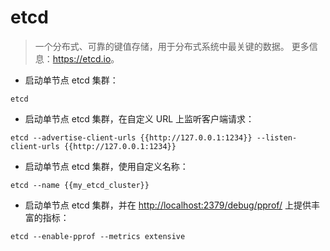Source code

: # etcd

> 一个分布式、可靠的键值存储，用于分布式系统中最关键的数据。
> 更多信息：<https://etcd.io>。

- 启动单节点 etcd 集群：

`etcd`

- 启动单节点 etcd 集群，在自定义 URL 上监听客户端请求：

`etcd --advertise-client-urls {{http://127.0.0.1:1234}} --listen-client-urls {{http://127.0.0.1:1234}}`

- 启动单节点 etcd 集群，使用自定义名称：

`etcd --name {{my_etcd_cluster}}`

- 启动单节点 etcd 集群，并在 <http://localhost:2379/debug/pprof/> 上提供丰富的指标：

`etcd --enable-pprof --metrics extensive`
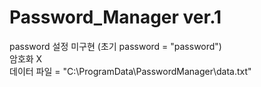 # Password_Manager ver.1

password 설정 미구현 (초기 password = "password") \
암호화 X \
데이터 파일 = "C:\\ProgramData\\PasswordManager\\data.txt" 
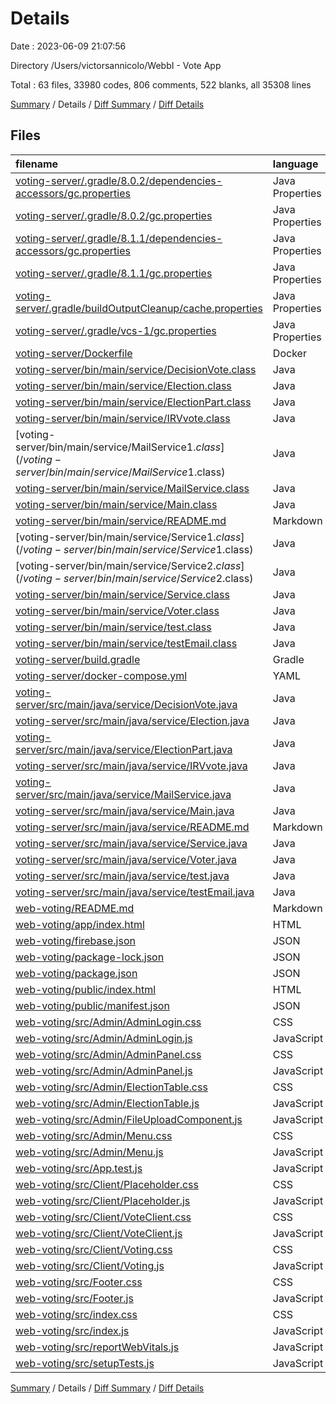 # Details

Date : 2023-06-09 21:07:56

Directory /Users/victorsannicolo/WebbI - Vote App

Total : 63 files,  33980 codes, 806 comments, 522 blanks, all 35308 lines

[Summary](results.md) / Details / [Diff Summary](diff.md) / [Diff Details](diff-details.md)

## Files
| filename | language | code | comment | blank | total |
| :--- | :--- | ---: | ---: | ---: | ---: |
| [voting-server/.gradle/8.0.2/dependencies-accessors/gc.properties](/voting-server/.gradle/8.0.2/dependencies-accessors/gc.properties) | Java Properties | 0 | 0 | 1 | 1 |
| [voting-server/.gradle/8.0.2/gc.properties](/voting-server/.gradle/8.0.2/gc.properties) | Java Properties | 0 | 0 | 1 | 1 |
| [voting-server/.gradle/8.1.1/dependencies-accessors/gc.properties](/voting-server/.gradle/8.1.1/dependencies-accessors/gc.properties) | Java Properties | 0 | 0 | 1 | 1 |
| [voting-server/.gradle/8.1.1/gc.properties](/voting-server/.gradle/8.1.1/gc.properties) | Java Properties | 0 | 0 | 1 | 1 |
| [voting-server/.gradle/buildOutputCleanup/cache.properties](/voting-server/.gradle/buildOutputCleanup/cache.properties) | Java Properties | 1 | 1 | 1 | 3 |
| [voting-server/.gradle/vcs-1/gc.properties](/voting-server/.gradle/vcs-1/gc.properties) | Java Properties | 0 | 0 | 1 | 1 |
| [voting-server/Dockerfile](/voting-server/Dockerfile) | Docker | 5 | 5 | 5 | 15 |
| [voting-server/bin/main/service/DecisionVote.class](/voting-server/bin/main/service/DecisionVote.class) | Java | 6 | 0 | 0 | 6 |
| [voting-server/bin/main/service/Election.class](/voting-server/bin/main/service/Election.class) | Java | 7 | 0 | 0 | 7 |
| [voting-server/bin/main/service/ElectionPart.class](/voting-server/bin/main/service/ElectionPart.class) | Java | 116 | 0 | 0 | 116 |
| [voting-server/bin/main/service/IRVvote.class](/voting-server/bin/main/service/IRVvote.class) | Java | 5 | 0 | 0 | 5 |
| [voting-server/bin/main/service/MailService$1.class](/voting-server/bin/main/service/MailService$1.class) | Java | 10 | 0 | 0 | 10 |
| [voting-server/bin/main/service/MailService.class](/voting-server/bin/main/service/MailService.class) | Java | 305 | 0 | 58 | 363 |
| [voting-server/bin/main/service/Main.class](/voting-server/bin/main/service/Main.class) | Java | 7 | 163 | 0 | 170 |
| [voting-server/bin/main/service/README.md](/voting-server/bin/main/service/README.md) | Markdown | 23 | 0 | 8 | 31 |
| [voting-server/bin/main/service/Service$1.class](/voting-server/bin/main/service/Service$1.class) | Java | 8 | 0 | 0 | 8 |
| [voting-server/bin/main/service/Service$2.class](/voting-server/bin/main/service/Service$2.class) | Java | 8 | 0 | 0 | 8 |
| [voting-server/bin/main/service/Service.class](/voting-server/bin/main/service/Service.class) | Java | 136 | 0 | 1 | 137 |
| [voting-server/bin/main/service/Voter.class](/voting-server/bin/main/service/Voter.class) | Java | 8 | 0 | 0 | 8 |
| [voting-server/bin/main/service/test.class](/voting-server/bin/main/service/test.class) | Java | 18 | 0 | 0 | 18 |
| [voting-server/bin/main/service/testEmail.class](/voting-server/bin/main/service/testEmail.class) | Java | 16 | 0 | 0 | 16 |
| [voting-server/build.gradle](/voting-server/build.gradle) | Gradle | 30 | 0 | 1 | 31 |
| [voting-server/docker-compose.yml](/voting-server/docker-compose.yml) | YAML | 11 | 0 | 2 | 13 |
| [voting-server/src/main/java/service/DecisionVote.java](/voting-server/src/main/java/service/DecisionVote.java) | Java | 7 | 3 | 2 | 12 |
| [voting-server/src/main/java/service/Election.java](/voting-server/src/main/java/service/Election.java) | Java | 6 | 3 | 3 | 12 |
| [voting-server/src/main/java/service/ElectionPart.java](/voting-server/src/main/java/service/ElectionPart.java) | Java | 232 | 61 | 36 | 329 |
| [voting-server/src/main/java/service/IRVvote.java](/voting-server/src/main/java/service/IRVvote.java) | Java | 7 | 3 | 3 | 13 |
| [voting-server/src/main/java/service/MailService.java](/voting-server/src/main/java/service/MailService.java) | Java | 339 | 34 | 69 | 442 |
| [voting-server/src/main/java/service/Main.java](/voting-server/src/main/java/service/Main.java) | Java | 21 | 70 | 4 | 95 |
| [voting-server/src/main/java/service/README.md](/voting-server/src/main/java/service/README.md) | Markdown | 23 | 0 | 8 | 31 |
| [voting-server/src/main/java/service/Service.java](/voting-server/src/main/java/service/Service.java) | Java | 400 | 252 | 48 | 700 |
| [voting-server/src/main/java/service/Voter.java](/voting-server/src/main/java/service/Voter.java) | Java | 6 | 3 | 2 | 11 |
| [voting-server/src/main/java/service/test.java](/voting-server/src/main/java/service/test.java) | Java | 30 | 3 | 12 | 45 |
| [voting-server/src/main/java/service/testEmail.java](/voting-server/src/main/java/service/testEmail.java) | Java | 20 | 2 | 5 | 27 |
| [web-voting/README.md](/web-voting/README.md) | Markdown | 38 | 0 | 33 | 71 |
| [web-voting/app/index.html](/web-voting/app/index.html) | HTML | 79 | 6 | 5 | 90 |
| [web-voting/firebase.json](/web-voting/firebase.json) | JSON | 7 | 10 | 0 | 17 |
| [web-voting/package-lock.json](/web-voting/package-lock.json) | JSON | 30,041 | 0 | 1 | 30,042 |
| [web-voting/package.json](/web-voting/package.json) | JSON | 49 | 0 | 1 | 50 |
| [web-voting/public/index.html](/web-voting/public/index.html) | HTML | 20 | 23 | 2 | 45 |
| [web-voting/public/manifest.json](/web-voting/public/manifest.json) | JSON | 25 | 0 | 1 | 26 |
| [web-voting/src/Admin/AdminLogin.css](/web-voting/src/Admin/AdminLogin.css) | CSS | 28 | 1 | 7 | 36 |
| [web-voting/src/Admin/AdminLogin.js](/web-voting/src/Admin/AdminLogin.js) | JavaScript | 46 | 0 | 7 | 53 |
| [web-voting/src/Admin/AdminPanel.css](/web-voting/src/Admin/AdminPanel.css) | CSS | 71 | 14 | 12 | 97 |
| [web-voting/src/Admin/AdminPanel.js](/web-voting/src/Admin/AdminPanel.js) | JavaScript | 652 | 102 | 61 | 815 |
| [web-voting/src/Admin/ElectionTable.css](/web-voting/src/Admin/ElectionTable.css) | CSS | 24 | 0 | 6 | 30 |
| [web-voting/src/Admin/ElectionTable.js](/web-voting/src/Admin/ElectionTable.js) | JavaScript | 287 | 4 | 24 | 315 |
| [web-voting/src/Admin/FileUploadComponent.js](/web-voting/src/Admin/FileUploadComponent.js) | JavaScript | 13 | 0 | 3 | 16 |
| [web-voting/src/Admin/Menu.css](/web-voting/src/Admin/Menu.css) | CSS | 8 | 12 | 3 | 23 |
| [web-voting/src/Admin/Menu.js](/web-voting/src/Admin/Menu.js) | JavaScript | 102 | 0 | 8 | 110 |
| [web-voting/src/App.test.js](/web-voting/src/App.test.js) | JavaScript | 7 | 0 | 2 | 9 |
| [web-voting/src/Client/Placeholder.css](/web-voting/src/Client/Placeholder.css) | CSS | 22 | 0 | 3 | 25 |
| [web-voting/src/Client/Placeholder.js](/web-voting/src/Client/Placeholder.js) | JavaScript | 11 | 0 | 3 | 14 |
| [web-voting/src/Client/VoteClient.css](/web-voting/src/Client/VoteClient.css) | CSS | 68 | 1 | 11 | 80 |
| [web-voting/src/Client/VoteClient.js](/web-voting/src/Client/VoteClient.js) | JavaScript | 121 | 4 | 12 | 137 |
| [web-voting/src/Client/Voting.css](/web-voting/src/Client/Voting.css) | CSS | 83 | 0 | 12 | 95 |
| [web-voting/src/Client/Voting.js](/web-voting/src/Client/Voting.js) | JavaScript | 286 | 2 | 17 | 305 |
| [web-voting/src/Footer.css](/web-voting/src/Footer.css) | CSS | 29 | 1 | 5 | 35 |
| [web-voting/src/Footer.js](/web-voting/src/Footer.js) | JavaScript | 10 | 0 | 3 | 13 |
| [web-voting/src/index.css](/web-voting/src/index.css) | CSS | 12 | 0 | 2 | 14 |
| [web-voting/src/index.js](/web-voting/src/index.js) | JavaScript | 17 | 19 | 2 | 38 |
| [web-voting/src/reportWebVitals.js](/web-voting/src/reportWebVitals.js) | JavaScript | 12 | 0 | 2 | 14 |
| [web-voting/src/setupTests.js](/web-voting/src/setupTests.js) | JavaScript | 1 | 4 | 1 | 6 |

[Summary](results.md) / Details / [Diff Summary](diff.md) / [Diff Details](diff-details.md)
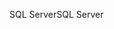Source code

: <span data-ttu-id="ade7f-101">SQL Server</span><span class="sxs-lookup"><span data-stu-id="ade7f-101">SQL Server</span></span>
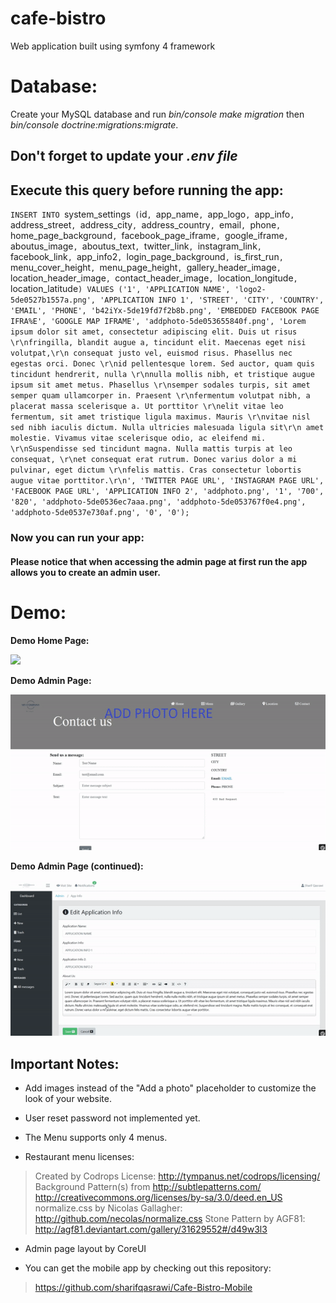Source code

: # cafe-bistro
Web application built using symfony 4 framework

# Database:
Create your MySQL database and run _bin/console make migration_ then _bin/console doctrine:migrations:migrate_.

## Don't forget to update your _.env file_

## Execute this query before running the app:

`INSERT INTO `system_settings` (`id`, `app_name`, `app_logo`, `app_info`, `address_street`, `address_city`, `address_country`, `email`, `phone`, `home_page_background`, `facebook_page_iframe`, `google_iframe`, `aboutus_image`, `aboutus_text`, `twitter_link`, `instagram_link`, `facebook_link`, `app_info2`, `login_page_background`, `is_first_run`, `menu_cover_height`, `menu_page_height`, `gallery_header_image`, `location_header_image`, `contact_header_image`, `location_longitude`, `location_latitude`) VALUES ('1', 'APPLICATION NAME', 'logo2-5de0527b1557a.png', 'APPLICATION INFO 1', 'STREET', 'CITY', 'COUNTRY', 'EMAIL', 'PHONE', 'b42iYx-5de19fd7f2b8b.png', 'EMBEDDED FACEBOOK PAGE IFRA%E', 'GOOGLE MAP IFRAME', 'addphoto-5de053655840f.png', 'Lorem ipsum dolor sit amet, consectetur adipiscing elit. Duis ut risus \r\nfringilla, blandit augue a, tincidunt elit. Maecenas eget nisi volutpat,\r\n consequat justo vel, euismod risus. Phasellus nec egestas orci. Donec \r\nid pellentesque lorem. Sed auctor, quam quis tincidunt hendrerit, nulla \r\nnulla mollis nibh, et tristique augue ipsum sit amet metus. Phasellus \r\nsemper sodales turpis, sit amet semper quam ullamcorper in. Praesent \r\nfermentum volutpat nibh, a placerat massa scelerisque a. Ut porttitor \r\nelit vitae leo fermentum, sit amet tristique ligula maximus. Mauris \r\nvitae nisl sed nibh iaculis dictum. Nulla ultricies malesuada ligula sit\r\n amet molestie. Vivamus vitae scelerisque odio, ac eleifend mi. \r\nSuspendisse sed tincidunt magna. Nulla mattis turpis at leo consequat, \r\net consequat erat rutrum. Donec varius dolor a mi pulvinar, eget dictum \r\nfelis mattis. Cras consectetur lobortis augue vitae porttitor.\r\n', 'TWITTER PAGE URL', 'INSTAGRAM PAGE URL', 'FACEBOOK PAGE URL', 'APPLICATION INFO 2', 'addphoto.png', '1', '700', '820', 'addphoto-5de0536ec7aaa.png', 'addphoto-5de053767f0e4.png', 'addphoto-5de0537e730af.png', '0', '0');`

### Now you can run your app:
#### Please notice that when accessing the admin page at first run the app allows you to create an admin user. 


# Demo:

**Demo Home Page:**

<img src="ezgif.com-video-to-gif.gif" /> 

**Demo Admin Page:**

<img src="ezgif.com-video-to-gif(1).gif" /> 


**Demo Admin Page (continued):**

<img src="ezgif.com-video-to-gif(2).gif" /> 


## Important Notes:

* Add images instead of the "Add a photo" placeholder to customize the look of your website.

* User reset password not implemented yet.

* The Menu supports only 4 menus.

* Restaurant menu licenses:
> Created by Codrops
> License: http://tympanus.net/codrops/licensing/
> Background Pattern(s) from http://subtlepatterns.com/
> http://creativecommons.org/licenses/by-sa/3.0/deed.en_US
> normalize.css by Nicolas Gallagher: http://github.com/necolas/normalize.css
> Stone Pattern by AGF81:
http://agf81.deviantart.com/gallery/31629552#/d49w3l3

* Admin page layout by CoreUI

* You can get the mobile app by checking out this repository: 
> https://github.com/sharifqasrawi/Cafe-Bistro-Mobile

━━━━━━━━━━━━━━━━━━━━━━━━━━━━━━

_Work request:_ Gather every line of the material above that contains the word "this".

_Task result:_
## Execute this query before running the app:
* You can get the mobile app by checking out this repository: 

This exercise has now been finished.